Wieder machte ihr Herz einen Sprung – aus reiner Dummheit natürlich, denn ihr Kopf sagte ihr sehr deutlich, dass dies keine romantische Geste war und sie auch keinen Grund hatte sich zu ihm hingezogen zu fühlen. Es war nicht echt, es war lediglich sein Blut in ihren Adern. Aber änderte es tatsächlich etwas? Die Anziehung war da und das mit dem Blut konnte sie nicht ändern.
„Das geht dich nichts an!", erwiderte sie entschlossen und versuchte an Re vorbeizukommen. Doch er griff nach ihrem Oberarm und hielt sie fest. Er sah irritiert aus.
„Hast du verstanden, was ich gesagt habe? Er hat kein Recht dich so gefügig zu machen. Du gehörst zu meiner Blutlinie, zu meiner Sippe und ich lasse nicht zu, dass meine Familie sich gegenseitig missbraucht."
„Ich will aber nicht, dass du mir hilfst!", brachte sie ihm scharf entgegen und plötzlich sah er mehr so aus als würde er ihre Intelligenz anzweifeln oder ihre Zurechnungsfähigkeit. Er holte tief Luft und versuchte es dann noch einmal sehr viel eindringlicher.
„Violet, Nicolas ist ein äußerst gefährlicher Mann. Du kennst nicht einmal ansatzweise die Abgründe, die sich hinter seiner scheinbar langweiligen Fassade verbergen. Ich hatte nie das Recht dazu mich in irgendetwas einzumischen, das er mit seinen Frauen getan hat. Deine Situation ist einmalig, weil du auch ein Teil dieser Familie bist. Aber ich kann dich nicht davor bewahren, wenn du von mir verlangst mich rauszuhalten. Wenn du das tust, bist du ihm ausgeliefert. Sei nicht so dumm. Bitte!"
Violet zögerte, schüttelte aber dann innerlich den Kopf. Ja, Nicolas war kalt, aber es gab diese kleinen zärtlichen Momente in denen ihr Herz sich zusammenzog und das konnte nicht nur an seinem Blut liegen. Ja, zu Beginn hatte sie ihn einfach nur gehasst. Erst weil er ihr keine Antworten gegeben hatte, dann weil er ihr zu viele gab. Aber er war da gewesen, als einziger Mensch um sie herum, war er da gewesen und hatte still über sie gewacht. Die Motive dafür waren sicherlich alles andere als ritterlich, aber es war mehr als ihr irgendjemand sonst entgegengebracht hatte. Die Treue ihm gegenüber war sie ihm schuldig! Ob Blut hin oder her.
„Was macht er mit den Frauen?", fragte Violet dennoch, denn sie würde nicht so blöd sein eine Informationsquelle nicht zu nutzen, wenn sich ihr schon eine bot. Doch Res Blick wurde bedauernd.

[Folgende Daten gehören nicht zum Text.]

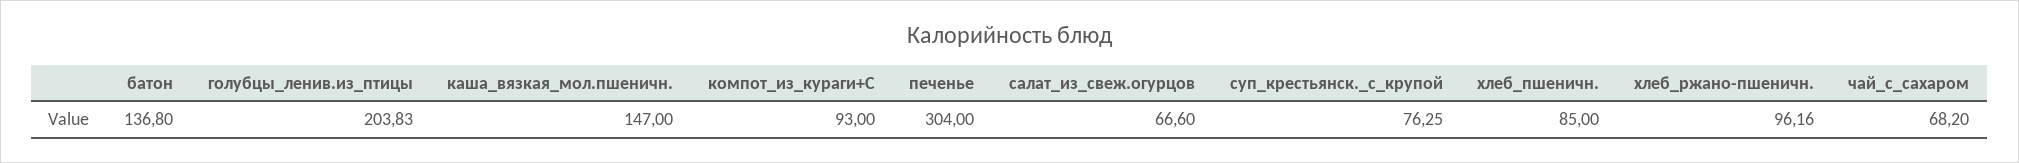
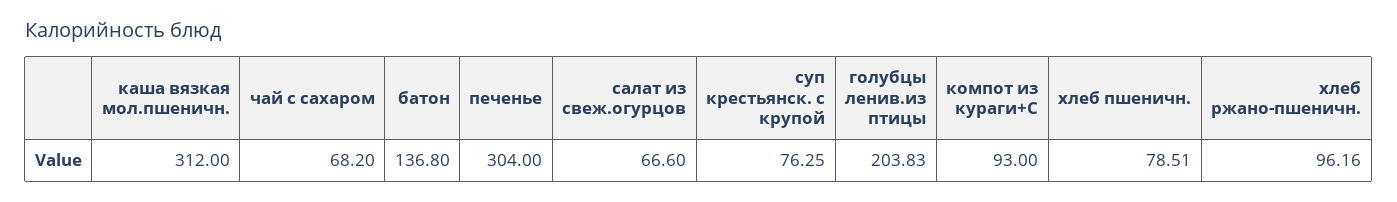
  {
    "батон": 136.8,
    "голубцы_ленив.из_птицы": 203.83,
-   "каша_вязкая_мол.пшеничн.": 147,
+   "каша_вязкая_мол.пшеничн.": 312,
    "компот_из_кураги+С": 93,
    "печенье": 304,
    "салат_из_свеж.огурцов": 66.6,
    "суп_крестьянск._с_крупой": 76.25,
-   "хлеб_пшеничн.": 85,
+   "хлеб_пшеничн.": 78.51,
    "хлеб_ржано-пшеничн.": 96.16,
    "чай_с_сахаром": 68.2
  }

„Das geht nicht. Ich habe geschworen es für mich zu behalten und es ihm überlassen die Wahrheit zu offenbaren, allerdings glaube ich nicht, dass er es dir jemals erzählen würde. Er sammelt Geschichten von anderen, seine eigene wird dir aber immer verschlossen bleiben, aber eines verrate ich dir: Wenn er dich jemals darum bittet deine Geschichte festzuhalten, ob schriftlich oder mündlich: Geh. Renn so schnell du kannst, Violet."

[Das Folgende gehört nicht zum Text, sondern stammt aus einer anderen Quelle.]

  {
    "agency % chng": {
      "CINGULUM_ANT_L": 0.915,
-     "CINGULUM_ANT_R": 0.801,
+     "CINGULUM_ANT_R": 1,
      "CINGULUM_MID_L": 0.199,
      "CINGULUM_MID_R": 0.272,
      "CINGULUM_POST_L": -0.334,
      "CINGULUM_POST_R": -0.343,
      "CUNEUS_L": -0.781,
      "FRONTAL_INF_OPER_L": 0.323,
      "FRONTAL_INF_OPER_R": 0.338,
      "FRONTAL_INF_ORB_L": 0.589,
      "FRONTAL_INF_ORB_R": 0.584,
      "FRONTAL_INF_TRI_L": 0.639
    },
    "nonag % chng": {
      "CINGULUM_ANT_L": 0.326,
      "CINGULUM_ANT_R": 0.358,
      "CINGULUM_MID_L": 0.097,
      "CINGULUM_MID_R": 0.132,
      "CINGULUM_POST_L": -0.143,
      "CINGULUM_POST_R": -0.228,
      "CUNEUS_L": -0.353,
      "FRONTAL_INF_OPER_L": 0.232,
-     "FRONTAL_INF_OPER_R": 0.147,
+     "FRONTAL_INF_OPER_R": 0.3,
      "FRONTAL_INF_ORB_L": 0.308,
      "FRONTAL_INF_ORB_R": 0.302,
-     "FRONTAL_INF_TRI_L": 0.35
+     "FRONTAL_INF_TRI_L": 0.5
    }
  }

Mit diesen Worten ließ er ihren Arm los und machte sich selbst daran, den Balkon zu verlassen. Violet legte den Kopf schief und dachte über diese Worte nach. Ihre Geschichte? Sie hatte nicht wirklich eine Geschichte, es gab also nichts, was sie festhalten konnte, schon gar nichts Spannendes. Aber was meinte er genau damit? Dass Nicolas ein Sammler war, genauer eine Art Historiker, wusste sie. Das hatte er ihr gleich zu Beginn gesagt. Nur über sich selbst schwieg er, was für einen Mann mit diesem Hobby auch nichts Ungewöhnliches war und unter all diesen Analysen sollte sie sich wohl auch die Frage stellen, ob Re nicht auch einfach log.